= Beginning of Section =
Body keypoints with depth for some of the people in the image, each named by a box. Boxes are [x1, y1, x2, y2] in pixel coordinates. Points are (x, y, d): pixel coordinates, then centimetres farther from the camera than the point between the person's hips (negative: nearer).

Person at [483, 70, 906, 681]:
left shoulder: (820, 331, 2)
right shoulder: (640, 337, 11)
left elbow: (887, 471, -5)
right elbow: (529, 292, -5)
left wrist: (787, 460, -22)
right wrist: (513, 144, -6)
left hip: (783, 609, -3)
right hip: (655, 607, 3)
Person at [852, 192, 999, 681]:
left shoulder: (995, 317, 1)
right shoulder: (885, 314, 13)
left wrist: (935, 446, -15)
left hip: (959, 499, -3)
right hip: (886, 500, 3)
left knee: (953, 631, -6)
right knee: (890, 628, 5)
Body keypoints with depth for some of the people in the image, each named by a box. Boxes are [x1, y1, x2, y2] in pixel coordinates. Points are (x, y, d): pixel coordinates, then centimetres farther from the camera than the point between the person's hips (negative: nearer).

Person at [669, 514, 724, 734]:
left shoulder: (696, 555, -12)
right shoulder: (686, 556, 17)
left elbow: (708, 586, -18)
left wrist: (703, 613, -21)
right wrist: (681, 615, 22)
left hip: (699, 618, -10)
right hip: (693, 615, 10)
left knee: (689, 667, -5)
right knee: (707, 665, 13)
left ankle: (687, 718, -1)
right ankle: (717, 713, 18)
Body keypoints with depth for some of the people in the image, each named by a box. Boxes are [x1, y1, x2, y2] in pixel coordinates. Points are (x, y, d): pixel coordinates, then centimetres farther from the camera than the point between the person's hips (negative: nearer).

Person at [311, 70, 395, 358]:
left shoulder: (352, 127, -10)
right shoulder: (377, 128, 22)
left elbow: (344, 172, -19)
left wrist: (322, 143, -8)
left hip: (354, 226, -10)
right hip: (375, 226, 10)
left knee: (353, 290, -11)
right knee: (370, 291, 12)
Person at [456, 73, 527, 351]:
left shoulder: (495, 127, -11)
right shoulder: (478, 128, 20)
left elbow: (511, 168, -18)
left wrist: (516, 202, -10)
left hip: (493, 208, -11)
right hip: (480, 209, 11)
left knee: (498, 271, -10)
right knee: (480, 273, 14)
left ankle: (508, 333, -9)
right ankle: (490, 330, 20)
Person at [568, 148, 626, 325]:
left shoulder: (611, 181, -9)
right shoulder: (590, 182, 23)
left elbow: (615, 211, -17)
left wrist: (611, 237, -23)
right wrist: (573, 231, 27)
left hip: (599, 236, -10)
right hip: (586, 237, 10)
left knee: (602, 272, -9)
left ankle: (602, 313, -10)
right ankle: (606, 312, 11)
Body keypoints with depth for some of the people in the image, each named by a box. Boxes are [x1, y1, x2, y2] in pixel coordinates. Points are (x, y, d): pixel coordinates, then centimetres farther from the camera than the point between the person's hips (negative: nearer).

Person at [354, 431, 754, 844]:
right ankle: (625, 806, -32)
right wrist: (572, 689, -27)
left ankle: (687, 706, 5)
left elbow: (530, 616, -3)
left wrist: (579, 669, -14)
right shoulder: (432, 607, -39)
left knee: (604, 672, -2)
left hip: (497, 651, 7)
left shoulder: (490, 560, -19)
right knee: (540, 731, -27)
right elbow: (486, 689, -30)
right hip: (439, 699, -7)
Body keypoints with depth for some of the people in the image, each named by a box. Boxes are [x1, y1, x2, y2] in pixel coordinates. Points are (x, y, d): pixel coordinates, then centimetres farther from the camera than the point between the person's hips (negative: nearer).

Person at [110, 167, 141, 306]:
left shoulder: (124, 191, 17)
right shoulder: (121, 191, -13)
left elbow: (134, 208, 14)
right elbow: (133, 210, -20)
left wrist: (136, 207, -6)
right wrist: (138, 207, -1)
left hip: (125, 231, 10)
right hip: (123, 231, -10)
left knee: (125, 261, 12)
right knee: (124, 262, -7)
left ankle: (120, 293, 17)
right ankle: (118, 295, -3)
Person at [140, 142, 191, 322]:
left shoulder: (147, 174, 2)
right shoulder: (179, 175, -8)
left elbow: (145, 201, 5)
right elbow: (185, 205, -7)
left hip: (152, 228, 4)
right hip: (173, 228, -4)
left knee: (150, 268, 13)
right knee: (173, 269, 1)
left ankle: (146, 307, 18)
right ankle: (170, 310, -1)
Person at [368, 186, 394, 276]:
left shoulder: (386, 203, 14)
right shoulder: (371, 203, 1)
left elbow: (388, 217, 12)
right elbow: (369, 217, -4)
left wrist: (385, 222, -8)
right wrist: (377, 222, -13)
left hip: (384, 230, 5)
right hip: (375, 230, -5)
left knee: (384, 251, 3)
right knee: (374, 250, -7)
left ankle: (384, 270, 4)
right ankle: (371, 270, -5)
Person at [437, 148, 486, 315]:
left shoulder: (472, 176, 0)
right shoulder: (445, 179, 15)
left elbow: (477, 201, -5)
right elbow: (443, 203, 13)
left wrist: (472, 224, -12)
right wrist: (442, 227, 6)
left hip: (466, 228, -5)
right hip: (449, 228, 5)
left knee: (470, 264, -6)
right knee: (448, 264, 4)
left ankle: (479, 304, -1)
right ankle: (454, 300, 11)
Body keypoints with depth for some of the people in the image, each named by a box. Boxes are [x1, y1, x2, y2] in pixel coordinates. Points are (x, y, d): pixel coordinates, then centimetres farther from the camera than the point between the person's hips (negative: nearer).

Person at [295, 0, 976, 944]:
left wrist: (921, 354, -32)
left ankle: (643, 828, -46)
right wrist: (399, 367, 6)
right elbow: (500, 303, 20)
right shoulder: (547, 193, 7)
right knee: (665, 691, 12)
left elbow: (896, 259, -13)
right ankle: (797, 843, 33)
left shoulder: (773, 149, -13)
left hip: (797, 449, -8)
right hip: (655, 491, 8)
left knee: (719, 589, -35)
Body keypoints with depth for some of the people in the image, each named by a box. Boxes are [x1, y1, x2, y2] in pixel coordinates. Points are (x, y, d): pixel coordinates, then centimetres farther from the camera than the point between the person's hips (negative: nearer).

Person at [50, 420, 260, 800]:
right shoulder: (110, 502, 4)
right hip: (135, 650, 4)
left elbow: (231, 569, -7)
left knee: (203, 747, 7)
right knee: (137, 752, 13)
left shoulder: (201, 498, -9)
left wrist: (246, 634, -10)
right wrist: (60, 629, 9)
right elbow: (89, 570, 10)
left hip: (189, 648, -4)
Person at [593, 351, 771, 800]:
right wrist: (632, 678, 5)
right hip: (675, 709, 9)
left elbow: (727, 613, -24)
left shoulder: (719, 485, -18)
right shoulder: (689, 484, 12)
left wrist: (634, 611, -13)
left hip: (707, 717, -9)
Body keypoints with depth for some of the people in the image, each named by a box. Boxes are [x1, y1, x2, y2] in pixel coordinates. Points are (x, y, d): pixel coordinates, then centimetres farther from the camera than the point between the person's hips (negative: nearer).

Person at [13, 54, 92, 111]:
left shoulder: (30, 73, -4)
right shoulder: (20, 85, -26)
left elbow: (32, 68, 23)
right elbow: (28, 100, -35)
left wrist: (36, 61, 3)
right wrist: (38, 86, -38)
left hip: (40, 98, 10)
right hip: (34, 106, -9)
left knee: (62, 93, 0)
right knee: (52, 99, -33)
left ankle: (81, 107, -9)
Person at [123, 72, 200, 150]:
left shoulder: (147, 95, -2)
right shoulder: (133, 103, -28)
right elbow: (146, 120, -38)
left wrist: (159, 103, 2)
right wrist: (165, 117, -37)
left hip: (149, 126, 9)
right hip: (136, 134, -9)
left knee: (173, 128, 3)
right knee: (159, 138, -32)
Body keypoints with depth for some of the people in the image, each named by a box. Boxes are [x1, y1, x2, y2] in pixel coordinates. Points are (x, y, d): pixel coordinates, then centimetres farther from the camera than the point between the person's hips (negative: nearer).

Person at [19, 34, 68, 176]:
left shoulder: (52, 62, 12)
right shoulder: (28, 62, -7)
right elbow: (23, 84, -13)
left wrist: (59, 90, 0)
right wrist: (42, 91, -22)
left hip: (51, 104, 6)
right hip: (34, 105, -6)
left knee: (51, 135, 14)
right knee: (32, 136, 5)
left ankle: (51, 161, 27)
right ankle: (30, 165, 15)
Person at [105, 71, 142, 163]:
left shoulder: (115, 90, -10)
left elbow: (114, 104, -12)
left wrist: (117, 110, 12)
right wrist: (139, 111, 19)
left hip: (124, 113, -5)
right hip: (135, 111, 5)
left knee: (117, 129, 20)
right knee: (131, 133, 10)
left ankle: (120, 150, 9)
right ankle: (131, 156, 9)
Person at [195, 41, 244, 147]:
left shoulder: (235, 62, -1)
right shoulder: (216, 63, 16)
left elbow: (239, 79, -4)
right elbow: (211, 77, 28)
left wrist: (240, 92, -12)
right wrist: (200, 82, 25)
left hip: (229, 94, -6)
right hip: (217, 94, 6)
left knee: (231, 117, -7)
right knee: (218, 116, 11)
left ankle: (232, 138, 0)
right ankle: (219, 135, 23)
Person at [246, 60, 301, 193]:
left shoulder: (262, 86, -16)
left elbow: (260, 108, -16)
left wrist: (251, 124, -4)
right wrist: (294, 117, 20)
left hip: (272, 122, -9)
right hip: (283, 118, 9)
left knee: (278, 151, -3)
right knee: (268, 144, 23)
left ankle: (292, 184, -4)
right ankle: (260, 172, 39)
= End of Section =
● **Problem requirements**:
Put every line from the first one up to and including the line with "right shoulder: (885, 314, 13)" into a JSON list of strings, one string per line, leaving out any blank lines.

● **Response box**:
[
  "Body keypoints with depth for some of the people in the image, each named by a box. Boxes are [x1, y1, x2, y2] in pixel coordinates. Points are (x, y, d): pixel coordinates, then centimetres farther from the camera than the point between the person's hips (negative: nearer).",
  "Person at [483, 70, 906, 681]:",
  "left shoulder: (820, 331, 2)",
  "right shoulder: (640, 337, 11)",
  "left elbow: (887, 471, -5)",
  "right elbow: (529, 292, -5)",
  "left wrist: (787, 460, -22)",
  "right wrist: (513, 144, -6)",
  "left hip: (783, 609, -3)",
  "right hip: (655, 607, 3)",
  "Person at [852, 192, 999, 681]:",
  "left shoulder: (995, 317, 1)",
  "right shoulder: (885, 314, 13)"
]